DATA SECTION START
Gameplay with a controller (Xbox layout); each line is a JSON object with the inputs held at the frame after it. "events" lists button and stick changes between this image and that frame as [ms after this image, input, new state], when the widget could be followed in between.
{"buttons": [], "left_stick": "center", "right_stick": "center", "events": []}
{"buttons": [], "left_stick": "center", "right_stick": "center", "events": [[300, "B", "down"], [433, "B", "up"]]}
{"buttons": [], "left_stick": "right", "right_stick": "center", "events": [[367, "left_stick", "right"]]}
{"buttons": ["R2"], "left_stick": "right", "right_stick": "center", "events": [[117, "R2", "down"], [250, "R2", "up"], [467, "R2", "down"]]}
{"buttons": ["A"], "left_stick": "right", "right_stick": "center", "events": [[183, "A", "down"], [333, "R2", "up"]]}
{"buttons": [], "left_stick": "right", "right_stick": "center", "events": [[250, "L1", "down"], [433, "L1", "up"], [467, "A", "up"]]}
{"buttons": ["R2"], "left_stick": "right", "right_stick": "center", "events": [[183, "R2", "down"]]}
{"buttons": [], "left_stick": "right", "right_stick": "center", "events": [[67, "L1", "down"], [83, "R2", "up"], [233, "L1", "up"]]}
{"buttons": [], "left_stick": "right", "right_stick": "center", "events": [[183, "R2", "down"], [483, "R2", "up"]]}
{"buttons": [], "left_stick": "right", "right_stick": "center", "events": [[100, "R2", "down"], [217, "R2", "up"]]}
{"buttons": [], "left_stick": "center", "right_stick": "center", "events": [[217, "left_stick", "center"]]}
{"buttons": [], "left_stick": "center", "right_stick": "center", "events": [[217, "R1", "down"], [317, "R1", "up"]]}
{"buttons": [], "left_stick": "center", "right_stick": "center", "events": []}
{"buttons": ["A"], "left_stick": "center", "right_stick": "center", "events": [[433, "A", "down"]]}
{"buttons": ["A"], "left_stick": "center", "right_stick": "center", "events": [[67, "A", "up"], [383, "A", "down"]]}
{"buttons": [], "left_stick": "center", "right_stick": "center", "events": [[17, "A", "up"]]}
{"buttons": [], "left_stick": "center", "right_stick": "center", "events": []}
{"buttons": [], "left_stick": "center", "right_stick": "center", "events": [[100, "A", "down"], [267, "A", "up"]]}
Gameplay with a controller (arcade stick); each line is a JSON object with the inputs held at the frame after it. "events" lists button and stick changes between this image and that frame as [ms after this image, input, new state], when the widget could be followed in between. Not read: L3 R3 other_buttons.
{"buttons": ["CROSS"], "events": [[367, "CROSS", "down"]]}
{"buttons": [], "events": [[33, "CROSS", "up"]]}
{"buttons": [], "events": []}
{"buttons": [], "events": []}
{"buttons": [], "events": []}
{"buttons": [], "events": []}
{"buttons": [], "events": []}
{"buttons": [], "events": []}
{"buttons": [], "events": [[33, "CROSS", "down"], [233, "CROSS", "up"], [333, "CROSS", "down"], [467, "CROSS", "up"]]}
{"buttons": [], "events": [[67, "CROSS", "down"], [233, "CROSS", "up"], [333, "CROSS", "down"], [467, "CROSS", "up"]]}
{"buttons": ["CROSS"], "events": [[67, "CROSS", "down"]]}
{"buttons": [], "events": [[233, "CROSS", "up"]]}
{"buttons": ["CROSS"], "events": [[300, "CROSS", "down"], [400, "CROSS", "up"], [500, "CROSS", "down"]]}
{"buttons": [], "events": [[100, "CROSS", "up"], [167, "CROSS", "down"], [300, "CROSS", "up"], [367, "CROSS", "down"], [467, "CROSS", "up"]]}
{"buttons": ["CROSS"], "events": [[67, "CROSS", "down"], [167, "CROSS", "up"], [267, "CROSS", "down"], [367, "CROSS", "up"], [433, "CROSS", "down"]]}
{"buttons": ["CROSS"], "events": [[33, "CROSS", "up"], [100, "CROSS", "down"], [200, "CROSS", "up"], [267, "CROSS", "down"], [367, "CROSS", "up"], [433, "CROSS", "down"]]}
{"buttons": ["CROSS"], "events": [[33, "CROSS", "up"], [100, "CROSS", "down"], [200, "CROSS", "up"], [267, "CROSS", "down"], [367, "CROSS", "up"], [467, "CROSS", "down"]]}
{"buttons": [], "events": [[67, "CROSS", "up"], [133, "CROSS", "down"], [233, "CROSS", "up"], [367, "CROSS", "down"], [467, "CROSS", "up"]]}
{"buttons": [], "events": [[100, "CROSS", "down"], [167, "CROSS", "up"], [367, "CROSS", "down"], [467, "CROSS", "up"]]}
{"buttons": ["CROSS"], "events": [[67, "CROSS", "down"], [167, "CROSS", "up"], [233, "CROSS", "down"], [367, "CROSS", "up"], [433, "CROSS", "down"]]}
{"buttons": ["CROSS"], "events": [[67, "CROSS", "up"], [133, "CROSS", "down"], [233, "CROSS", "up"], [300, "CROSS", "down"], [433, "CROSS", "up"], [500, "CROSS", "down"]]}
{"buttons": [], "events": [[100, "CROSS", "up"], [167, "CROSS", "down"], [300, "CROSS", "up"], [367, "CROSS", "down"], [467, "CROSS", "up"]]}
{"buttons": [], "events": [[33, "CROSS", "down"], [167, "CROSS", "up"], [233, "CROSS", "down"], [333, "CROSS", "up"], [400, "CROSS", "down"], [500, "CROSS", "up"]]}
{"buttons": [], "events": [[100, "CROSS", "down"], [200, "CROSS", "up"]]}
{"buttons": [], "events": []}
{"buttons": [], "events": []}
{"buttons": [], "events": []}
DATA SECTION END
Quote all of the entries exactly as they appear.

EXPECTED ANSWER:
Gameplay with a controller (Xbox layout); each line is a JSON object with the inputs held at the frame after it. "events" lists button and stick changes between this image and that frame as [ms after this image, input, new state], when the widget could be followed in between.
{"buttons": [], "left_stick": "center", "right_stick": "center", "events": []}
{"buttons": [], "left_stick": "center", "right_stick": "center", "events": [[300, "B", "down"], [433, "B", "up"]]}
{"buttons": [], "left_stick": "right", "right_stick": "center", "events": [[367, "left_stick", "right"]]}
{"buttons": ["R2"], "left_stick": "right", "right_stick": "center", "events": [[117, "R2", "down"], [250, "R2", "up"], [467, "R2", "down"]]}
{"buttons": ["A"], "left_stick": "right", "right_stick": "center", "events": [[183, "A", "down"], [333, "R2", "up"]]}
{"buttons": [], "left_stick": "right", "right_stick": "center", "events": [[250, "L1", "down"], [433, "L1", "up"], [467, "A", "up"]]}
{"buttons": ["R2"], "left_stick": "right", "right_stick": "center", "events": [[183, "R2", "down"]]}
{"buttons": [], "left_stick": "right", "right_stick": "center", "events": [[67, "L1", "down"], [83, "R2", "up"], [233, "L1", "up"]]}
{"buttons": [], "left_stick": "right", "right_stick": "center", "events": [[183, "R2", "down"], [483, "R2", "up"]]}
{"buttons": [], "left_stick": "right", "right_stick": "center", "events": [[100, "R2", "down"], [217, "R2", "up"]]}
{"buttons": [], "left_stick": "center", "right_stick": "center", "events": [[217, "left_stick", "center"]]}
{"buttons": [], "left_stick": "center", "right_stick": "center", "events": [[217, "R1", "down"], [317, "R1", "up"]]}
{"buttons": [], "left_stick": "center", "right_stick": "center", "events": []}
{"buttons": ["A"], "left_stick": "center", "right_stick": "center", "events": [[433, "A", "down"]]}
{"buttons": ["A"], "left_stick": "center", "right_stick": "center", "events": [[67, "A", "up"], [383, "A", "down"]]}
{"buttons": [], "left_stick": "center", "right_stick": "center", "events": [[17, "A", "up"]]}
{"buttons": [], "left_stick": "center", "right_stick": "center", "events": []}
{"buttons": [], "left_stick": "center", "right_stick": "center", "events": [[100, "A", "down"], [267, "A", "up"]]}
Gameplay with a controller (arcade stick); each line is a JSON object with the inputs held at the frame after it. "events" lists button and stick changes between this image and that frame as [ms after this image, input, new state], when the widget could be followed in between. Not read: L3 R3 other_buttons.
{"buttons": ["CROSS"], "events": [[367, "CROSS", "down"]]}
{"buttons": [], "events": [[33, "CROSS", "up"]]}
{"buttons": [], "events": []}
{"buttons": [], "events": []}
{"buttons": [], "events": []}
{"buttons": [], "events": []}
{"buttons": [], "events": []}
{"buttons": [], "events": []}
{"buttons": [], "events": [[33, "CROSS", "down"], [233, "CROSS", "up"], [333, "CROSS", "down"], [467, "CROSS", "up"]]}
{"buttons": [], "events": [[67, "CROSS", "down"], [233, "CROSS", "up"], [333, "CROSS", "down"], [467, "CROSS", "up"]]}
{"buttons": ["CROSS"], "events": [[67, "CROSS", "down"]]}
{"buttons": [], "events": [[233, "CROSS", "up"]]}
{"buttons": ["CROSS"], "events": [[300, "CROSS", "down"], [400, "CROSS", "up"], [500, "CROSS", "down"]]}
{"buttons": [], "events": [[100, "CROSS", "up"], [167, "CROSS", "down"], [300, "CROSS", "up"], [367, "CROSS", "down"], [467, "CROSS", "up"]]}
{"buttons": ["CROSS"], "events": [[67, "CROSS", "down"], [167, "CROSS", "up"], [267, "CROSS", "down"], [367, "CROSS", "up"], [433, "CROSS", "down"]]}
{"buttons": ["CROSS"], "events": [[33, "CROSS", "up"], [100, "CROSS", "down"], [200, "CROSS", "up"], [267, "CROSS", "down"], [367, "CROSS", "up"], [433, "CROSS", "down"]]}
{"buttons": ["CROSS"], "events": [[33, "CROSS", "up"], [100, "CROSS", "down"], [200, "CROSS", "up"], [267, "CROSS", "down"], [367, "CROSS", "up"], [467, "CROSS", "down"]]}
{"buttons": [], "events": [[67, "CROSS", "up"], [133, "CROSS", "down"], [233, "CROSS", "up"], [367, "CROSS", "down"], [467, "CROSS", "up"]]}
{"buttons": [], "events": [[100, "CROSS", "down"], [167, "CROSS", "up"], [367, "CROSS", "down"], [467, "CROSS", "up"]]}
{"buttons": ["CROSS"], "events": [[67, "CROSS", "down"], [167, "CROSS", "up"], [233, "CROSS", "down"], [367, "CROSS", "up"], [433, "CROSS", "down"]]}
{"buttons": ["CROSS"], "events": [[67, "CROSS", "up"], [133, "CROSS", "down"], [233, "CROSS", "up"], [300, "CROSS", "down"], [433, "CROSS", "up"], [500, "CROSS", "down"]]}
{"buttons": [], "events": [[100, "CROSS", "up"], [167, "CROSS", "down"], [300, "CROSS", "up"], [367, "CROSS", "down"], [467, "CROSS", "up"]]}
{"buttons": [], "events": [[33, "CROSS", "down"], [167, "CROSS", "up"], [233, "CROSS", "down"], [333, "CROSS", "up"], [400, "CROSS", "down"], [500, "CROSS", "up"]]}
{"buttons": [], "events": [[100, "CROSS", "down"], [200, "CROSS", "up"]]}
{"buttons": [], "events": []}
{"buttons": [], "events": []}
{"buttons": [], "events": []}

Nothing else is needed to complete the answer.